▶ [EXERCISE INSTRUCTIONS]
Your response should be the lines from the one holding "Copyright statement" to the last line of the data below, copied exactly and with no additions.
________________________________________
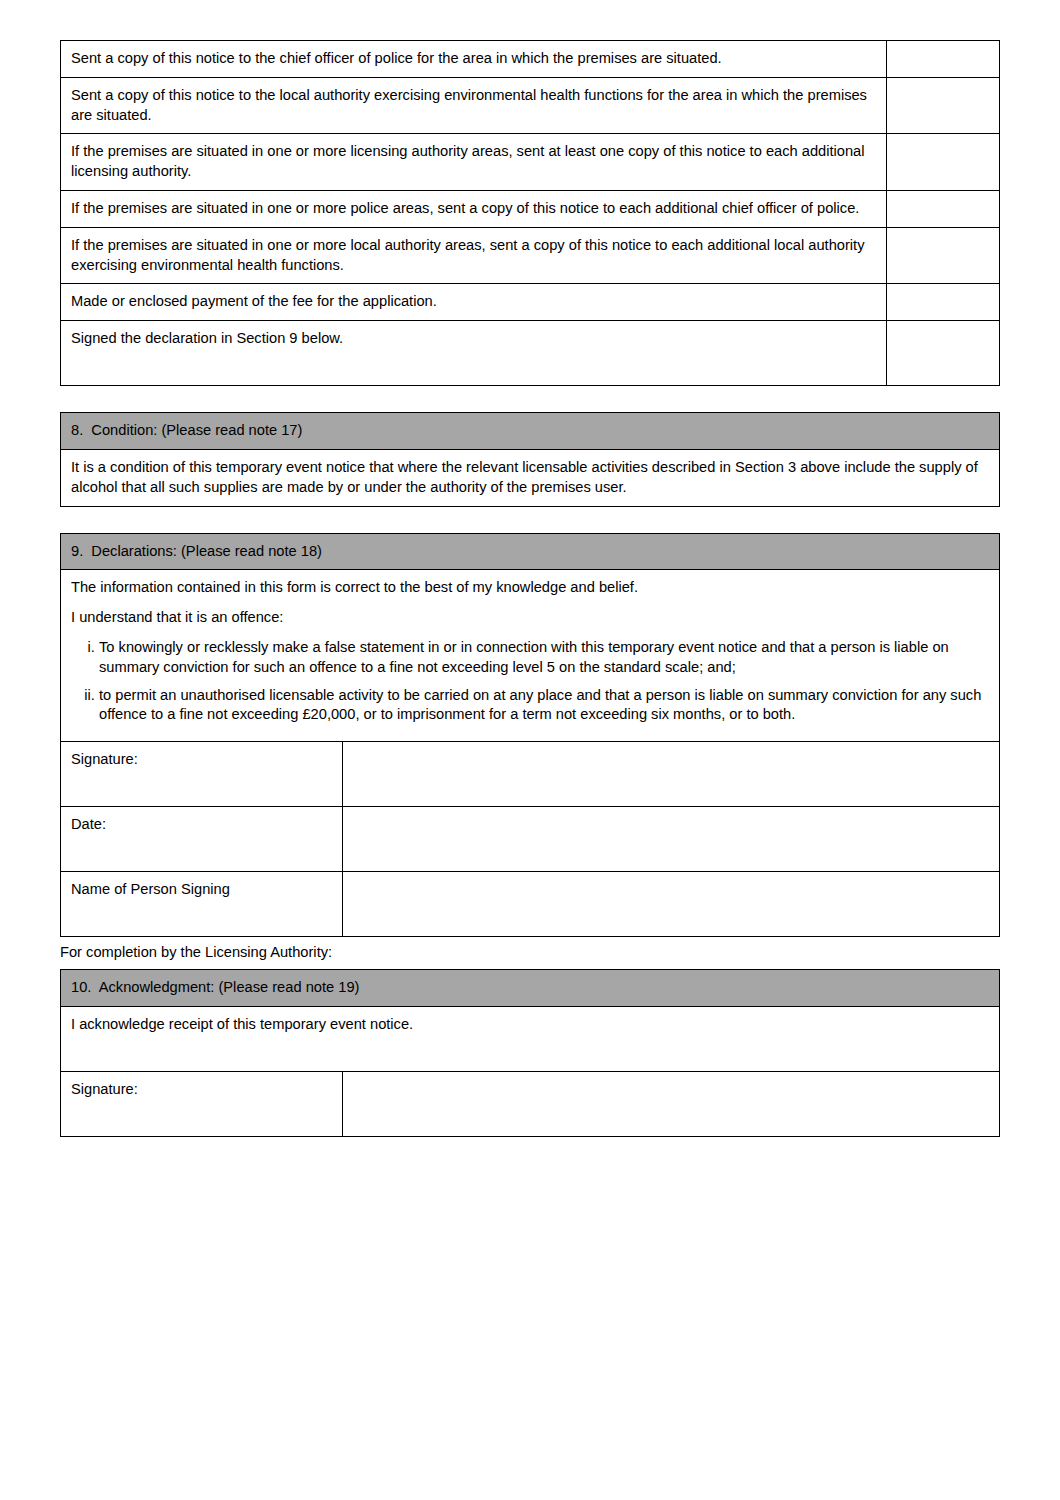| Sent a copy of this notice to the chief officer of police for the area in which the premises are situated. | |
| Sent a copy of this notice to the local authority exercising environmental health functions for the area in which the premises are situated. | |
| If the premises are situated in one or more licensing authority areas, sent at least one copy of this notice to each additional licensing authority. | |
| If the premises are situated in one or more police areas, sent a copy of this notice to each additional chief officer of police. | |
| If the premises are situated in one or more local authority areas, sent a copy of this notice to each additional local authority exercising environmental health functions. | |
| Made or enclosed payment of the fee for the application. | |
| Signed the declaration in Section 9 below. | |
| 8. Condition: (Please read note 17) |
| It is a condition of this temporary event notice that where the relevant licensable activities described in Section 3 above include the supply of alcohol that all such supplies are made by or under the authority of the premises user. |
| 9. Declarations: (Please read note 18) |
| The information contained in this form is correct to the best of my knowledge and belief. I understand that it is an offence: To knowingly or recklessly make a false statement in or in connection with this temporary event notice and that a person is liable on summary conviction for such an offence to a fine not exceeding level 5 on the standard scale; and; to permit an unauthorised licensable activity to be carried on at any place and that a person is liable on summary conviction for any such offence to a fine not exceeding £20,000, or to imprisonment for a term not exceeding six months, or to both. |
| Signature: | |
| Date: | |
| Name of Person Signing | |
For completion by the Licensing Authority:
| 10. Acknowledgment: (Please read note 19) |
| I acknowledge receipt of this temporary event notice. |
| Signature: | |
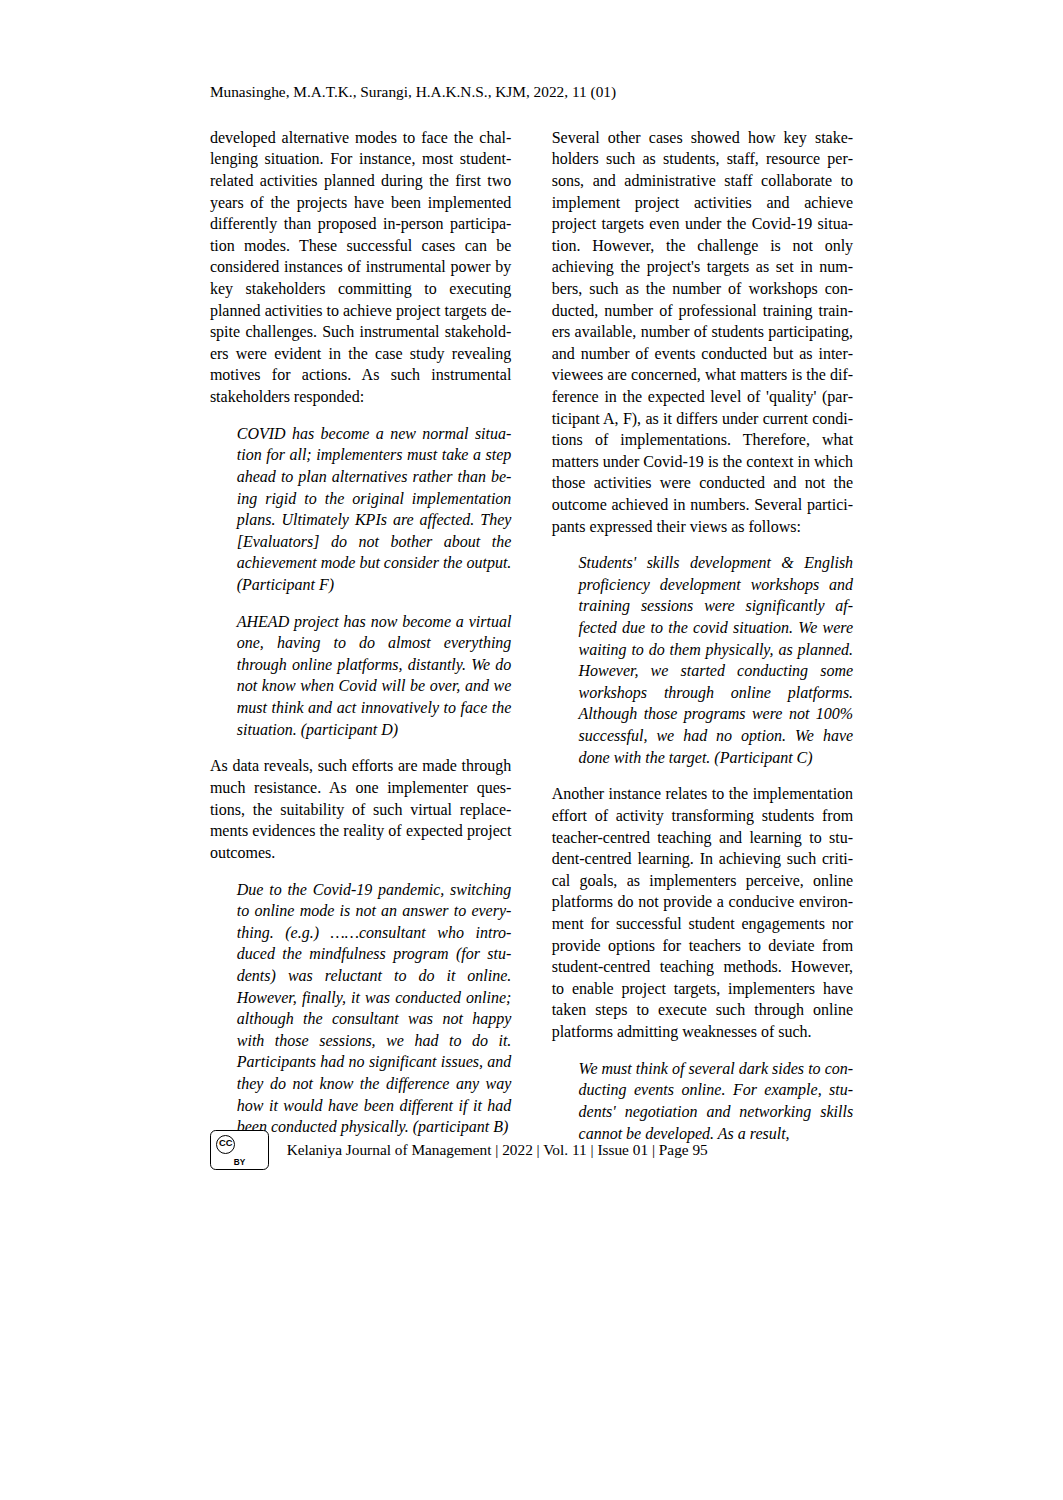Munasinghe, M.A.T.K., Surangi, H.A.K.N.S., KJM, 2022, 11 (01)
developed alternative modes to face the challenging situation. For instance, most student-related activities planned during the first two years of the projects have been implemented differently than proposed in-person participation modes. These successful cases can be considered instances of instrumental power by key stakeholders committing to executing planned activities to achieve project targets despite challenges. Such instrumental stakeholders were evident in the case study revealing motives for actions. As such instrumental stakeholders responded:
COVID has become a new normal situation for all; implementers must take a step ahead to plan alternatives rather than being rigid to the original implementation plans. Ultimately KPIs are affected. They [Evaluators] do not bother about the achievement mode but consider the output. (Participant F)
AHEAD project has now become a virtual one, having to do almost everything through online platforms, distantly. We do not know when Covid will be over, and we must think and act innovatively to face the situation. (participant D)
As data reveals, such efforts are made through much resistance. As one implementer questions, the suitability of such virtual replacements evidences the reality of expected project outcomes.
Due to the Covid-19 pandemic, switching to online mode is not an answer to everything. (e.g.) ……consultant who introduced the mindfulness program (for students) was reluctant to do it online. However, finally, it was conducted online; although the consultant was not happy with those sessions, we had to do it. Participants had no significant issues, and they do not know the difference any way how it would have been different if it had been conducted physically. (participant B)
Several other cases showed how key stakeholders such as students, staff, resource persons, and administrative staff collaborate to implement project activities and achieve project targets even under the Covid-19 situation. However, the challenge is not only achieving the project's targets as set in numbers, such as the number of workshops conducted, number of professional training trainers available, number of students participating, and number of events conducted but as interviewees are concerned, what matters is the difference in the expected level of 'quality' (participant A, F), as it differs under current conditions of implementations. Therefore, what matters under Covid-19 is the context in which those activities were conducted and not the outcome achieved in numbers. Several participants expressed their views as follows:
Students' skills development & English proficiency development workshops and training sessions were significantly affected due to the covid situation. We were waiting to do them physically, as planned. However, we started conducting some workshops through online platforms. Although those programs were not 100% successful, we had no option. We have done with the target. (Participant C)
Another instance relates to the implementation effort of activity transforming students from teacher-centred teaching and learning to student-centred learning. In achieving such critical goals, as implementers perceive, online platforms do not provide a conducive environment for successful student engagements nor provide options for teachers to deviate from student-centred teaching methods. However, to enable project targets, implementers have taken steps to execute such through online platforms admitting weaknesses of such.
We must think of several dark sides to conducting events online. For example, students' negotiation and networking skills cannot be developed. As a result,
CC
BY
Kelaniya Journal of Management | 2022 | Vol. 11 | Issue 01 | Page 95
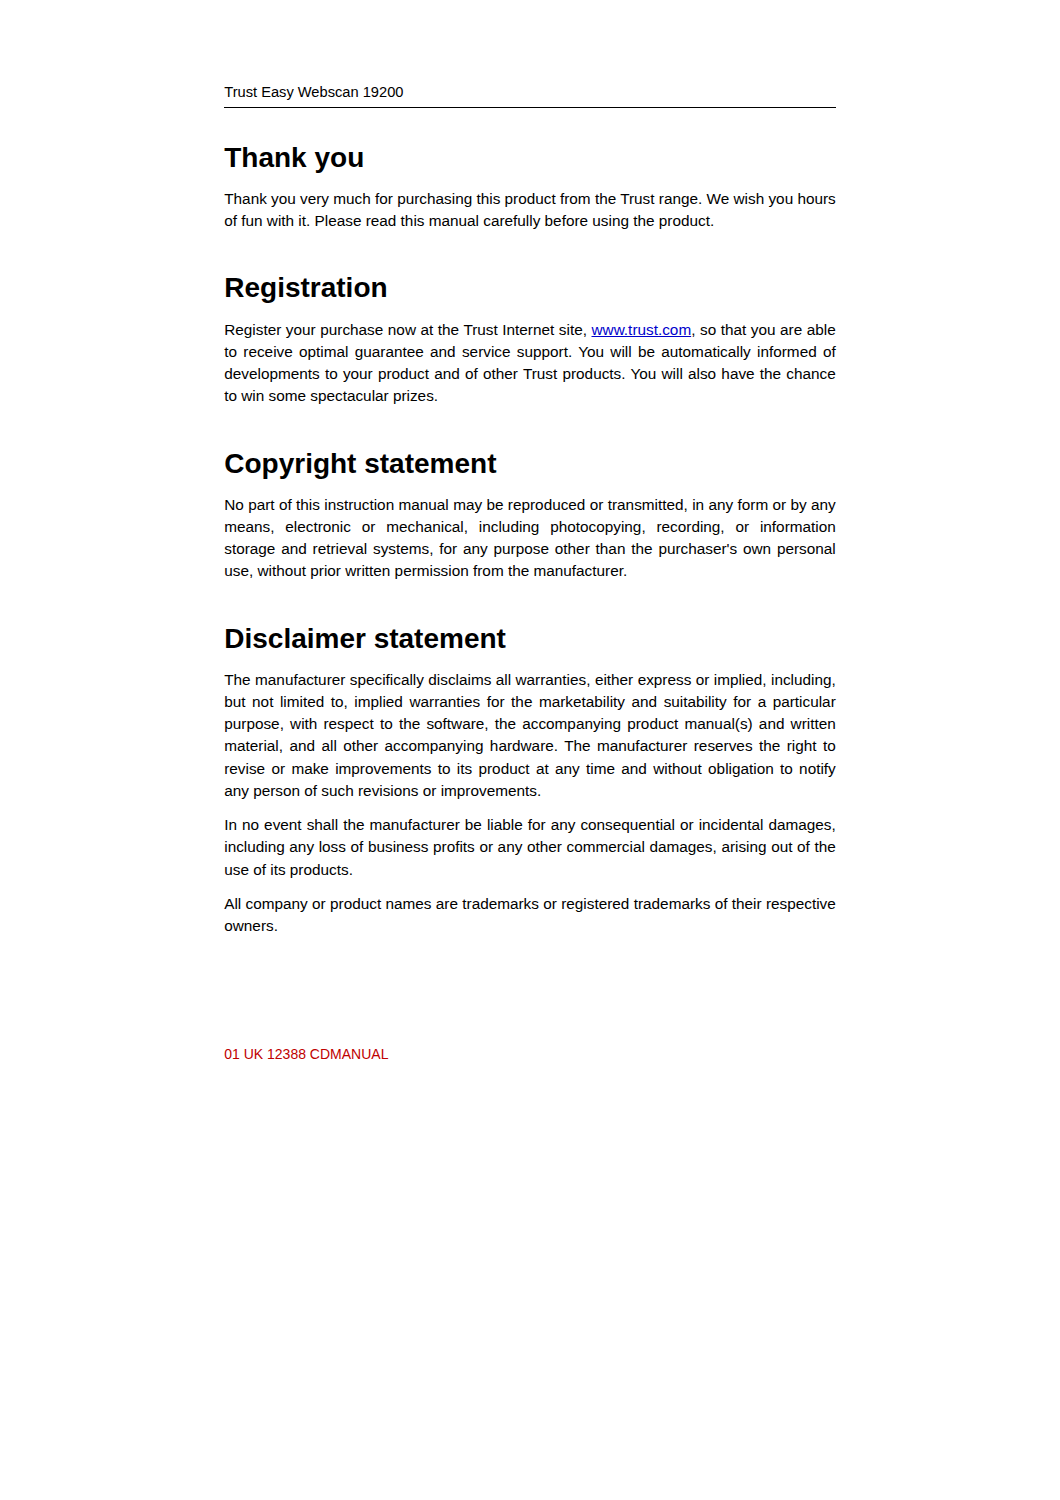Trust Easy Webscan 19200
Thank you
Thank you very much for purchasing this product from the Trust range. We wish you hours of fun with it. Please read this manual carefully before using the product.
Registration
Register your purchase now at the Trust Internet site, www.trust.com, so that you are able to receive optimal guarantee and service support. You will be automatically informed of developments to your product and of other Trust products. You will also have the chance to win some spectacular prizes.
Copyright statement
No part of this instruction manual may be reproduced or transmitted, in any form or by any means, electronic or mechanical, including photocopying, recording, or information storage and retrieval systems, for any purpose other than the purchaser's own personal use, without prior written permission from the manufacturer.
Disclaimer statement
The manufacturer specifically disclaims all warranties, either express or implied, including, but not limited to, implied warranties for the marketability and suitability for a particular purpose, with respect to the software, the accompanying product manual(s) and written material, and all other accompanying hardware. The manufacturer reserves the right to revise or make improvements to its product at any time and without obligation to notify any person of such revisions or improvements.
In no event shall the manufacturer be liable for any consequential or incidental damages, including any loss of business profits or any other commercial damages, arising out of the use of its products.
All company or product names are trademarks or registered trademarks of their respective owners.
01 UK 12388 CDMANUAL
________________________________________
▶ [FINISHED EXERCISE]
Copyright statement
No part of this instruction manual may be reproduced or transmitted, in any form or by any means, electronic or mechanical, including photocopying, recording, or information storage and retrieval systems, for any purpose other than the purchaser's own personal use, without prior written permission from the manufacturer.
Disclaimer statement
The manufacturer specifically disclaims all warranties, either express or implied, including, but not limited to, implied warranties for the marketability and suitability for a particular purpose, with respect to the software, the accompanying product manual(s) and written material, and all other accompanying hardware. The manufacturer reserves the right to revise or make improvements to its product at any time and without obligation to notify any person of such revisions or improvements.
In no event shall the manufacturer be liable for any consequential or incidental damages, including any loss of business profits or any other commercial damages, arising out of the use of its products.
All company or product names are trademarks or registered trademarks of their respective owners.
01 UK 12388 CDMANUAL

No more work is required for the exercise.